D’humain et de vérité psychologique qui échappent à la pesée juridique,  il en est fortement question dans  le roman d’Armel Job basé sur une histoire simple tirée, selon la méthode des écrivains réalistes, d’un fait divers qui s’est déroulé en Belgique dans les années 60. La fiction retravaille les faits réels pour prendre les traits suivants : la disparition d’un jeune enfant,  David Desantis, dont la poussette vide est retrouvé à l’entrée du magasin dans lequel la mère est entrée afin d’effectuer une course de quelques minutes.  Le corps de l’enfant est ensuite repêché dans un ruisseau par un promeneur. L’instruction soupçonne  le cercle familial et en particulier la mère.

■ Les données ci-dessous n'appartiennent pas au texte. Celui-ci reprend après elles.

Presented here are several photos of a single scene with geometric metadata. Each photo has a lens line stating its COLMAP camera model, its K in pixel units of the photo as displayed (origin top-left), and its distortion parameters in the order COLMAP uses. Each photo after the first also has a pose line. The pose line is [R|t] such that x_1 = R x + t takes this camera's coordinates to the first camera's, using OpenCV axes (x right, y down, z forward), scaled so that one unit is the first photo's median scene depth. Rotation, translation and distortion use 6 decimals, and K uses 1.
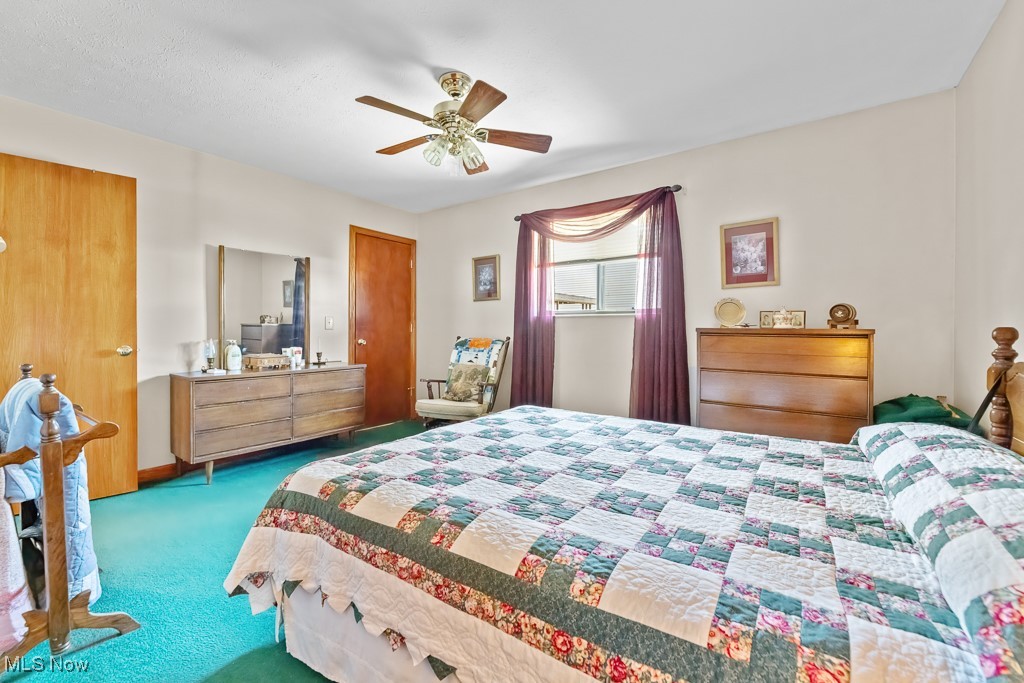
lens RADIAL K [[411.1, 0, 513.9], [0, 411.1, 338.5], [0, 0, 1]] dist [0.000577, -0.000505]
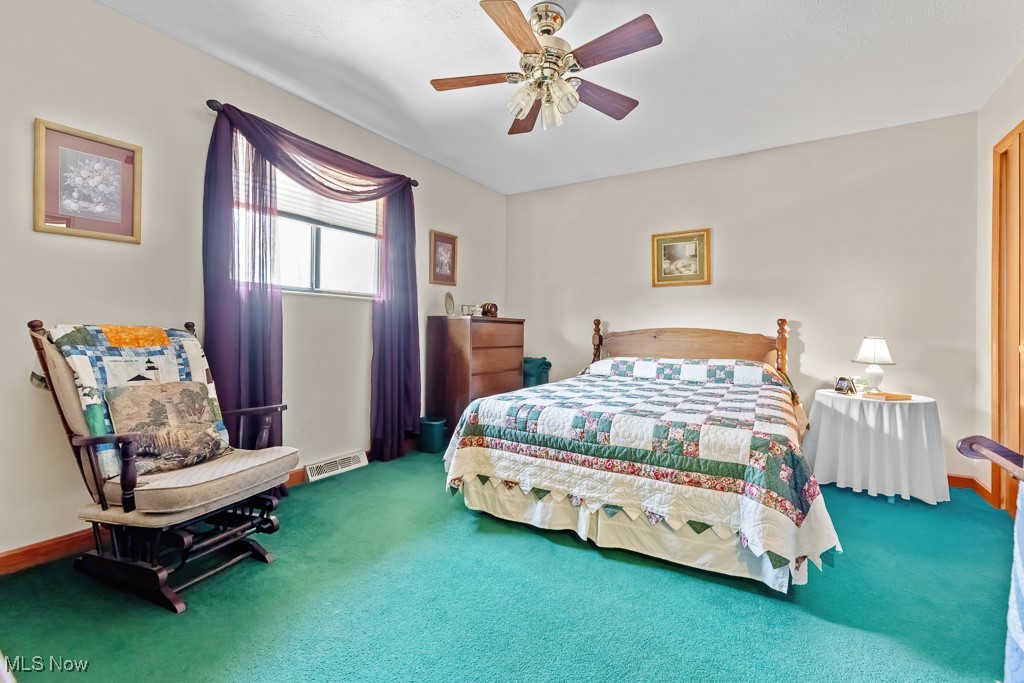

Le roman situé dans un village populaire de la province liégeoise renferme un panel impressionnant de personnages. La perspective narrative procède en des plongées dans les intériorités de chacun de ces personnages et installe grâce à ce procédé le moteur des rebondissements qui peuplent le roman. La mère de l’enfant, Mme Desantis (au nom quasi sanctifié),  le juge d’instruction Conrad (légèrement misogyne), Aloys (le promeneur au prénom combien symbolique), Madame Maldague (la patronne du magasin),  la cafetière du Sole Mio (femme généreuse sous tous rapports), M. Gustman (l’empailleur à qui tout semble échapper) … autant de figures qui relayent tour à tour l’histoire de leur point de vue, la transforment, l’altèrent et la dirigent vers une vérité de moins en moins probable à force de subir des remises en cause. À tel point que le lecteur en arrive à se demander, mais quelle est-elle cette vérité et finalement existe-t-elle ?

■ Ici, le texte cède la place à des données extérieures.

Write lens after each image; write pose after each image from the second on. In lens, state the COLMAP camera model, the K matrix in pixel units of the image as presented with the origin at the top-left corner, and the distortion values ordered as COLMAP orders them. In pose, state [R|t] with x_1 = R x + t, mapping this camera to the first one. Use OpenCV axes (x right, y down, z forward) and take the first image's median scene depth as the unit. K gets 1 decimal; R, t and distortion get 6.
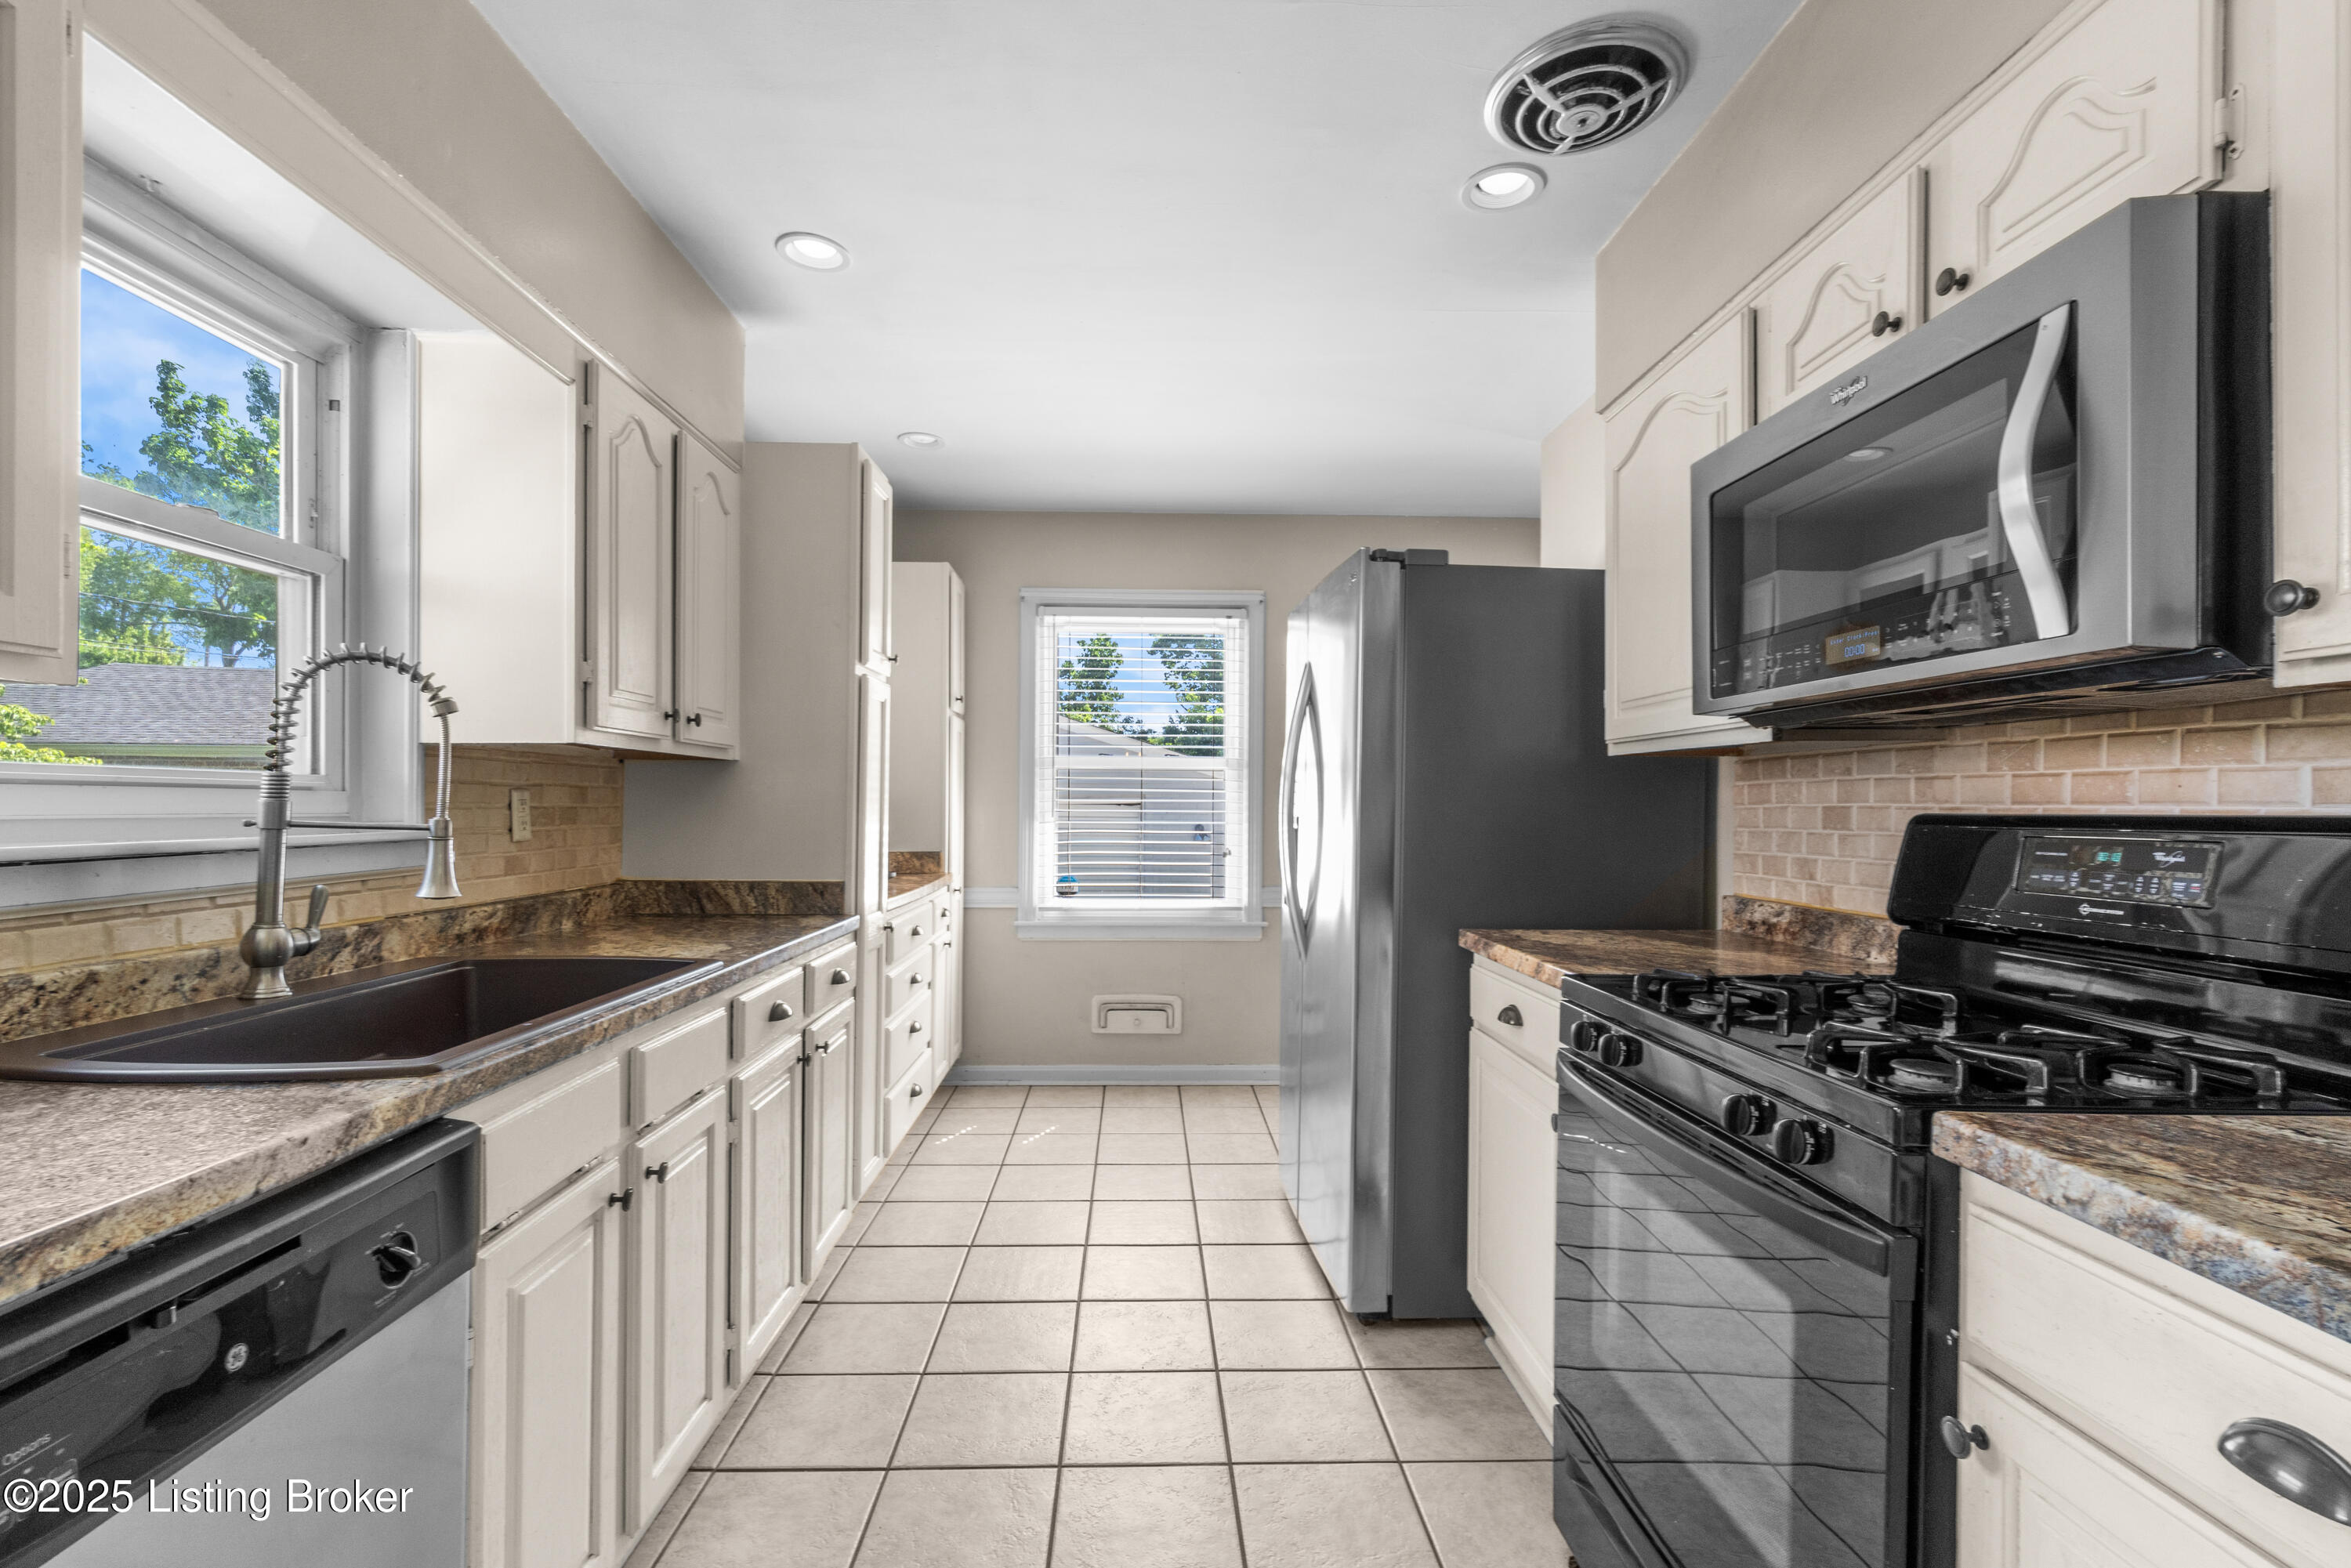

Malmenée par de multiples sauts intérieurs, des retours, des revers et des incohérences qui mettent à mal la logique, elle se trouve emportée  par les perspectives et les hypothèses successives des uns et des autres. La vérité revue, corrigée, « recalibrée » se refuse  au juge Conrad qui tente de conduire l’enquête,  et qui dans les faits n’en mène pas large. La vérité est sans conteste ailleurs, pour reprendre le titre d’un feuilleton célèbre, mais où ?

La technique du rebondissement, poussée à son paroxysme,  est ici habilement  créée à travers la succession des perspectives des acteurs  et des témoins du drame. L’auteur maîtrise et utilise fortement les techniques du discours rapportés, passant du  dialogue, aux discours directs et indirects libres. Le roman joue sur les mots, les paroles prononcées et rapportées à l’instar de l’enquête qui se débat avec les dires des uns et des autres.

L’aspect populaire est un élément important du roman. Le peuple constitue un personnage à part entière et s’oppose à la théorie de l’instruction portée par le juge Conrad. Il fait bloc et défend l’idée qu’une mère est incapable de tuer son enfant.  Prêt à mentir pour défendre cette conviction, à l’instar de  la patronne du Sole Mio, ce café où se retrouvent les inspecteurs, qui fait un faux témoignage afin de disculper Mme Desantis. Une émotion collective et populaire qui se profile également à l’intérieur du roman par l’évocation de l’affaire Dutroux. L’hypothèse populaire étant que la disparition du petit Desantis est l’acte d’un pédophile. Le mal ne pouvant  venir que  de l’extérieur. Or, la croyance populaire, qui pratique parfois l’eau bénite et n’est pas totalement exempte de superstition, peut se transformer selon l’adage en sagesse. À force d’implorer les saints et les madones, serait-elle proche de la vérité, serait-elle à même de  peser le poids véritable des âmes ? Rien n’est moins sûr, car ce qui se cache au fond des êtres est un mystère pour les autres, mais avant tout pour eux-mêmes et il se peut que la vérité finale remette en cause les croyances populaires les mieux trempées.

Dans Tu ne jugeras point, Armel Job brouille indéniablement les pistes, y compris celle de la temporalité, cette histoire tragique pouvant en effet se passer hier comme aujourd’hui.  L’auteur semble créer un monde ô combien réaliste, mais qui pourtant ne semble pas réellement exister, faisant de la fiction le seul maître à bord. Il parvient à maintenir le mystère entier jusqu‘au bout pour le plus grand plaisir des amateurs du genre qui pourront découvrir un roman à suspense réussi tant dans la forme que dans le fond.